§ **INPUT MATERIAL**:
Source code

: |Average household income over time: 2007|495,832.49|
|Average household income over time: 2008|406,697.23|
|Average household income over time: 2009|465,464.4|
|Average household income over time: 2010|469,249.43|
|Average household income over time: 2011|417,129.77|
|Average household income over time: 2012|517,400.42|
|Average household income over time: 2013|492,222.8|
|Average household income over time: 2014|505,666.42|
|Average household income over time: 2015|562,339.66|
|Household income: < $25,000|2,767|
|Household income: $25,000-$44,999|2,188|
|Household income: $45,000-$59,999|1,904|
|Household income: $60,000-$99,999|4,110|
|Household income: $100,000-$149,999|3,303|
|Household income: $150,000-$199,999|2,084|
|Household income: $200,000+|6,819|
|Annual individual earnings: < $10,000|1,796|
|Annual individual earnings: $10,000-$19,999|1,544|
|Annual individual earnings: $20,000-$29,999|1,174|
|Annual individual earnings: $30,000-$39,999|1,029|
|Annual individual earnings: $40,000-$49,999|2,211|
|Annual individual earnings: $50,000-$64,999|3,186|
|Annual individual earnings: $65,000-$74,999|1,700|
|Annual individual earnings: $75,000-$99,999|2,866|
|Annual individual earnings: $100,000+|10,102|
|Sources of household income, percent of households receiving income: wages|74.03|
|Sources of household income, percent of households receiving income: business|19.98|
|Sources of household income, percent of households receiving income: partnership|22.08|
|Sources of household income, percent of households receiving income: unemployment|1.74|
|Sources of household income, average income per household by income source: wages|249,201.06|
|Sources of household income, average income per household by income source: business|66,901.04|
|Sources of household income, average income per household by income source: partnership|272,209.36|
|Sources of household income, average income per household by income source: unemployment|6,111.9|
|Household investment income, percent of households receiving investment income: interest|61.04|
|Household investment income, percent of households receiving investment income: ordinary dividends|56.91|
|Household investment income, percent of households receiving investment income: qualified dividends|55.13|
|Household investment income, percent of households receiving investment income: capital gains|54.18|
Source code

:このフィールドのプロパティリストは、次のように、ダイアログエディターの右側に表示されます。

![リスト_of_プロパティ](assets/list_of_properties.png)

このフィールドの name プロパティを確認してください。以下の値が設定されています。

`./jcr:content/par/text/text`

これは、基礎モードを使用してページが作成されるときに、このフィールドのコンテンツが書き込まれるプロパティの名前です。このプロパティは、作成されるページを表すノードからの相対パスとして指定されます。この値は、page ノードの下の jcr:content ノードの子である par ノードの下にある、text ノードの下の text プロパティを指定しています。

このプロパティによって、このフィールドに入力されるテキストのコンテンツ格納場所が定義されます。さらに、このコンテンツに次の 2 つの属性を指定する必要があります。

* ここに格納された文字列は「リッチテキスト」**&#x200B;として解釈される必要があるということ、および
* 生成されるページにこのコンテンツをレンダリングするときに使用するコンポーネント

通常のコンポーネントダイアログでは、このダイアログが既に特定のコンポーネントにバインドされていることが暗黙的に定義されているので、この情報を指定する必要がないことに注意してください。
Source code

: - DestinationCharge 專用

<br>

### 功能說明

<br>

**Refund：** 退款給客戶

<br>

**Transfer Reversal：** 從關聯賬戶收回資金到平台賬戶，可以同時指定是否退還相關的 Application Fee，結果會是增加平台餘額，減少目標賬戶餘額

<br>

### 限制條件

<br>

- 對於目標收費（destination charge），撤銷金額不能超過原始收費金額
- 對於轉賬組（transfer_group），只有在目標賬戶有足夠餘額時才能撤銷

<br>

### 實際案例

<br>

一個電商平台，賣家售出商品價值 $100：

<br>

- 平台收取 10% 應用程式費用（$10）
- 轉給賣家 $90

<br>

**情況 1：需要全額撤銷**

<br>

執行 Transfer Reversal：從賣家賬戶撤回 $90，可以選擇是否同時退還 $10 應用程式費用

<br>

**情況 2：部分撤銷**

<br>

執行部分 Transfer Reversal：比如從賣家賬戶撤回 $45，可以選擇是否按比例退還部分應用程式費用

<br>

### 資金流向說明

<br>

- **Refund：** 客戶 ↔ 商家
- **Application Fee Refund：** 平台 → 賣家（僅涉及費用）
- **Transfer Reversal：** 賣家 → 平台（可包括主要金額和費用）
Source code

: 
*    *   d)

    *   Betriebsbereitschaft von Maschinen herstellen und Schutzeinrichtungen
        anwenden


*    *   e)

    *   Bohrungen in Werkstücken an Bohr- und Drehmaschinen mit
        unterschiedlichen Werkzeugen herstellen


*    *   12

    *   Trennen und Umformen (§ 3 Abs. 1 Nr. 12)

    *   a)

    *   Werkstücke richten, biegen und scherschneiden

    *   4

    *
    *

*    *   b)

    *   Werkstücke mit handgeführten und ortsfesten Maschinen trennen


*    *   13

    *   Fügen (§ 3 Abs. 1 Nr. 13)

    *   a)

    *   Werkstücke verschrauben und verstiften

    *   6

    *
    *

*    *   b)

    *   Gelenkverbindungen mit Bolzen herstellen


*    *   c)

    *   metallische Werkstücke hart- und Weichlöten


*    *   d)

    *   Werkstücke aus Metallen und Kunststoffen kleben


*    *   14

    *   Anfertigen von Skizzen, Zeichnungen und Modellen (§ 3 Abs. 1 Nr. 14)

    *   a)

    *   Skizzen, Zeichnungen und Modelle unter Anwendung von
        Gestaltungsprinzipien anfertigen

§ **TASK INSTRUCTIONS**: Lines after the one containing "income source: business|66,901.04|" are not wanted; repeat exactly each line above from the first up to and including it.

§ **OUTPUT**:
Source code

: |Average household income over time: 2007|495,832.49|
|Average household income over time: 2008|406,697.23|
|Average household income over time: 2009|465,464.4|
|Average household income over time: 2010|469,249.43|
|Average household income over time: 2011|417,129.77|
|Average household income over time: 2012|517,400.42|
|Average household income over time: 2013|492,222.8|
|Average household income over time: 2014|505,666.42|
|Average household income over time: 2015|562,339.66|
|Household income: < $25,000|2,767|
|Household income: $25,000-$44,999|2,188|
|Household income: $45,000-$59,999|1,904|
|Household income: $60,000-$99,999|4,110|
|Household income: $100,000-$149,999|3,303|
|Household income: $150,000-$199,999|2,084|
|Household income: $200,000+|6,819|
|Annual individual earnings: < $10,000|1,796|
|Annual individual earnings: $10,000-$19,999|1,544|
|Annual individual earnings: $20,000-$29,999|1,174|
|Annual individual earnings: $30,000-$39,999|1,029|
|Annual individual earnings: $40,000-$49,999|2,211|
|Annual individual earnings: $50,000-$64,999|3,186|
|Annual individual earnings: $65,000-$74,999|1,700|
|Annual individual earnings: $75,000-$99,999|2,866|
|Annual individual earnings: $100,000+|10,102|
|Sources of household income, percent of households receiving income: wages|74.03|
|Sources of household income, percent of households receiving income: business|19.98|
|Sources of household income, percent of households receiving income: partnership|22.08|
|Sources of household income, percent of households receiving income: unemployment|1.74|
|Sources of household income, average income per household by income source: wages|249,201.06|
|Sources of household income, average income per household by income source: business|66,901.04|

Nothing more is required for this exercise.